### What you have to do:
Write out the listing below in full and exactly, leaving out every picture.

### Source data:
↓↓↓
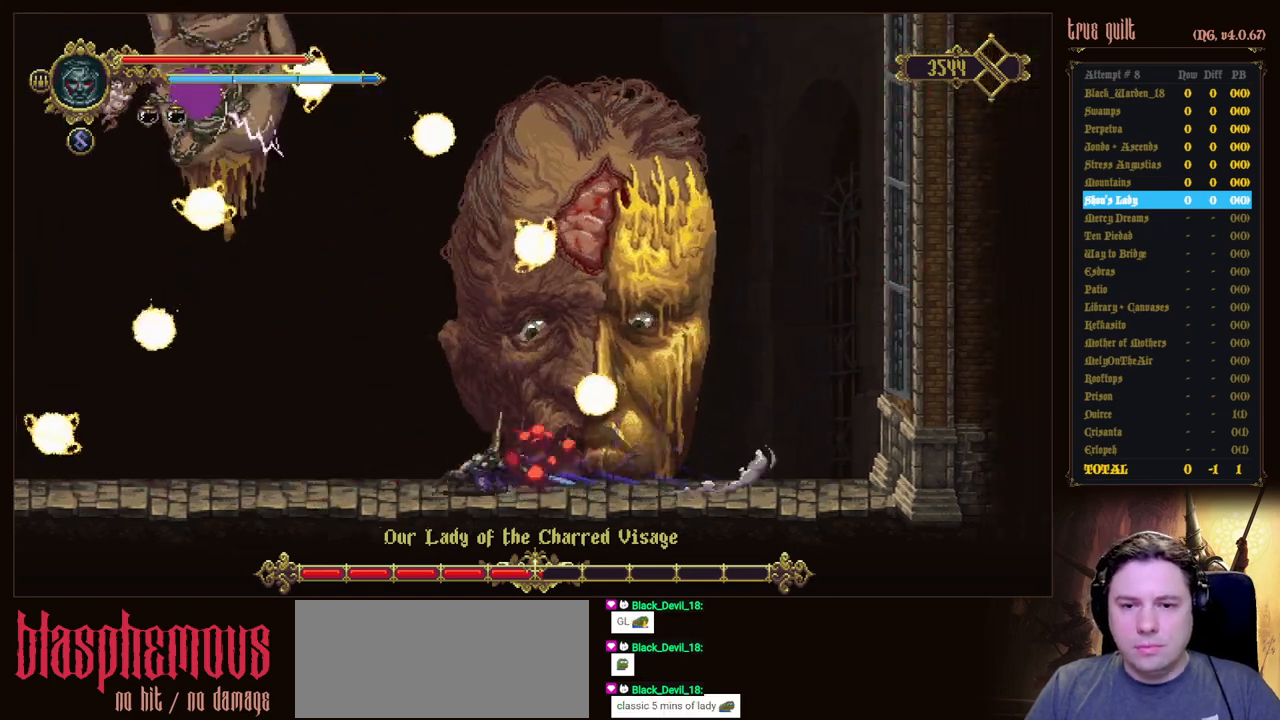
{"keys": ["right"], "events": [[67, "left", "up"], [217, "right", "down"]]}
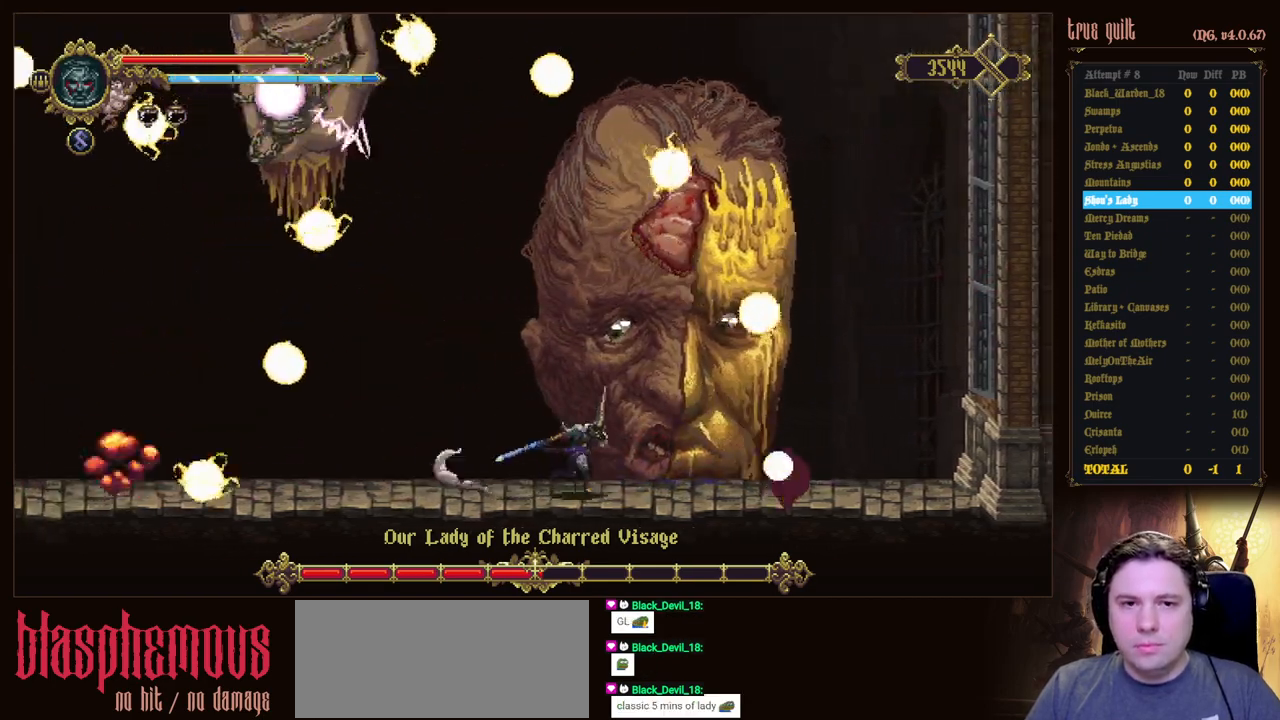
{"keys": [], "events": [[133, "right", "up"]]}
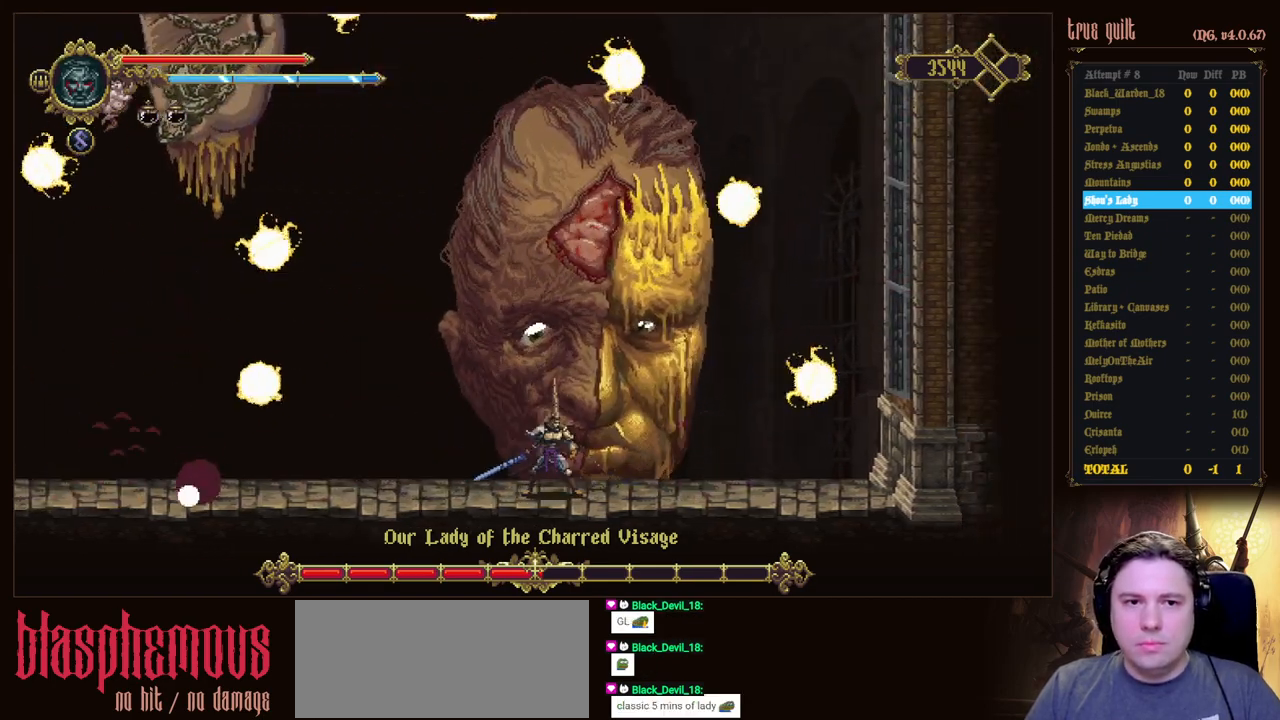
{"keys": [], "events": [[333, "right", "down"], [383, "right", "up"]]}
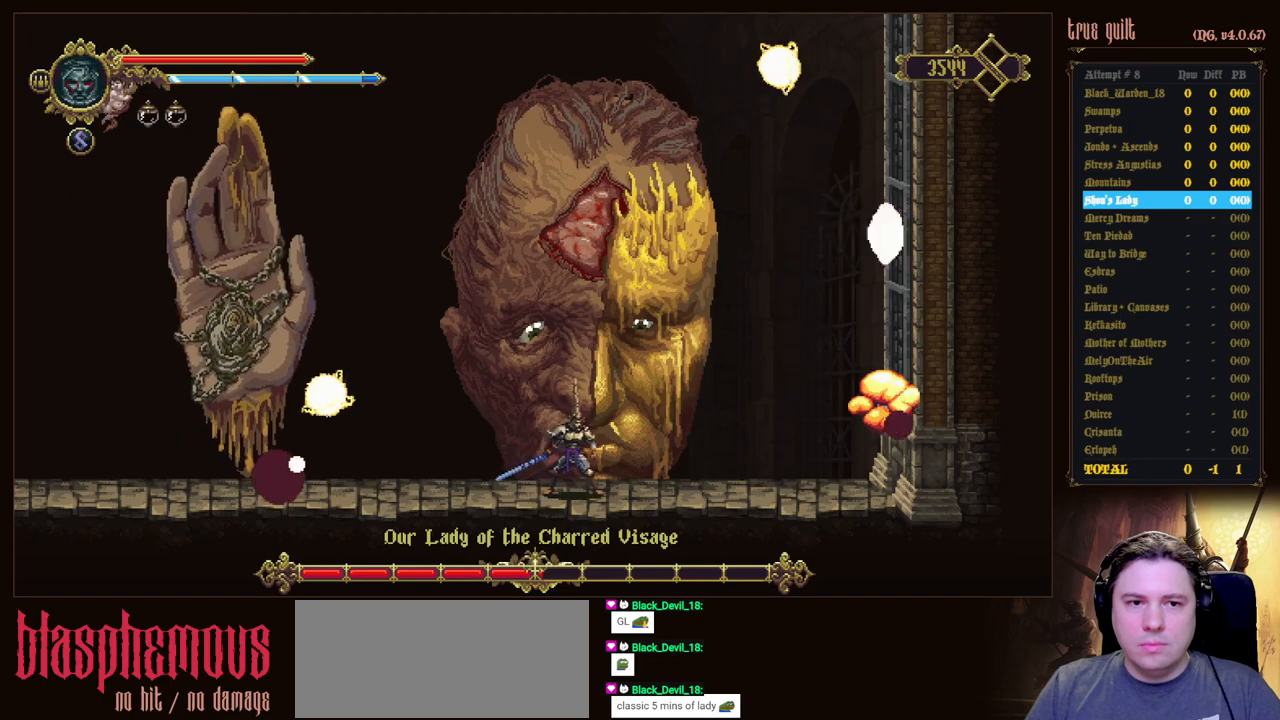
{"keys": [], "events": [[17, "right", "down"], [67, "right", "up"], [217, "right", "down"], [250, "right", "up"], [350, "right", "down"], [450, "right", "up"]]}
↑↑↑
### Response to the task:
{"keys": ["right"], "events": [[67, "left", "up"], [217, "right", "down"]]}
{"keys": [], "events": [[133, "right", "up"]]}
{"keys": [], "events": [[333, "right", "down"], [383, "right", "up"]]}
{"keys": [], "events": [[17, "right", "down"], [67, "right", "up"], [217, "right", "down"], [250, "right", "up"], [350, "right", "down"], [450, "right", "up"]]}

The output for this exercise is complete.